Para mais informações, leia a íntegra da ACP (Autos 1000721-55.2019.4.01.3507 – Vara Cível e Criminal da SSJ de Jataí).

MPF/montedo.com

Nota do editor

Não deixe de ler a íntegra da Ação Civil Pública.

Respostas de 10

  1. Bastava os militares envolvidos se calarem e responderem apenas a sindicância e não confrontar os familiares. Vacilaram !!!

    Na verdade militar rala mesmo, sempre foi assim em qualquer época, pois um quartel não é uma escola de ballet.

    Eh nuteladas !!! Geração coca cola, do celular, da inutilidade. Fracos.
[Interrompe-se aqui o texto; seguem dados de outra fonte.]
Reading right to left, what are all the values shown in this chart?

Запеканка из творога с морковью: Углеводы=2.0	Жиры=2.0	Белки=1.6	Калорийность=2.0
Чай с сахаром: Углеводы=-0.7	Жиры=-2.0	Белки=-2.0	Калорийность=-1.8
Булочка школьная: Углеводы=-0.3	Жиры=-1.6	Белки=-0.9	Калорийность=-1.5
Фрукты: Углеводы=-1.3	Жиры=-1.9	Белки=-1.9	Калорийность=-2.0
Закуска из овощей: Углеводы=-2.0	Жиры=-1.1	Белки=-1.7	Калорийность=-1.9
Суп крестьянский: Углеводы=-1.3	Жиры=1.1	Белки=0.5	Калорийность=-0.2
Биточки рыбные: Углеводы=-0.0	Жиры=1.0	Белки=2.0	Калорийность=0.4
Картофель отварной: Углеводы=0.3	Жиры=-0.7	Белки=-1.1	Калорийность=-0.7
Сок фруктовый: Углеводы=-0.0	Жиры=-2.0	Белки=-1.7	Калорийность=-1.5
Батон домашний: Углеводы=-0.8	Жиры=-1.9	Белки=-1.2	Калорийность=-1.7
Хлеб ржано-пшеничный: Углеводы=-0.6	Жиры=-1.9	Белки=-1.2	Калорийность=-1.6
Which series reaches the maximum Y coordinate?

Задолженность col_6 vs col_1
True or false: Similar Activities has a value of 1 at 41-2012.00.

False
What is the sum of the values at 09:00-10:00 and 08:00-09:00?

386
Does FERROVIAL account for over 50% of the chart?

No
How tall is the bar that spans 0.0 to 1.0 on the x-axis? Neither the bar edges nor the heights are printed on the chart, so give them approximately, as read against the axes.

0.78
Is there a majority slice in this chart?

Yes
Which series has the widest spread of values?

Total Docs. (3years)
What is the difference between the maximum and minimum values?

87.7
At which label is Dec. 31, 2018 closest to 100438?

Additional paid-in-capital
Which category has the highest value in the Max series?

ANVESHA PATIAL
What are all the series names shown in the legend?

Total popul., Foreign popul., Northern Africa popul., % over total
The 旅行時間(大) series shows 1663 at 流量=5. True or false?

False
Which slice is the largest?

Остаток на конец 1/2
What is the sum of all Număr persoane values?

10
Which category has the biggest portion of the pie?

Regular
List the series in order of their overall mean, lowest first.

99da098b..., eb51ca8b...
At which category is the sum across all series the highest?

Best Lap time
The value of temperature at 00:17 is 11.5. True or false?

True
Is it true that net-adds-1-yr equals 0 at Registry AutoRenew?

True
    1. Pior que o conserto ficou pior que o problema. A gravidade até não é a denúncia das supostas arbitrariedades, mas sim as atitudes dos investigadores militares. Portanto, não tem fundamento os que aqui argumentaram sobre fragilidade e sensibilidade dos atuais recrutas. Sensíveis ou não, foi-se o tempo em que acreditava-se que dá porta p dentro das unidades, podia-se tudo, pois não dava nada.
      E, porfim, graças a Deus que temos o MPF para intervir. Aos isentos e justos, apenas a estes, eu sei que entenderão o que estou falando.

  2. Militar tem uma vaidade gigante em querer jogar pra bunda dos outros, em vez de se preocupar com o salário na conta no fim do mês, esses aí vão é ficar preocupados com a trozoba que o MP vai soltar neles, já dizia dois mandamentos do EB : “Não piruaras, quem pirua quer piru”.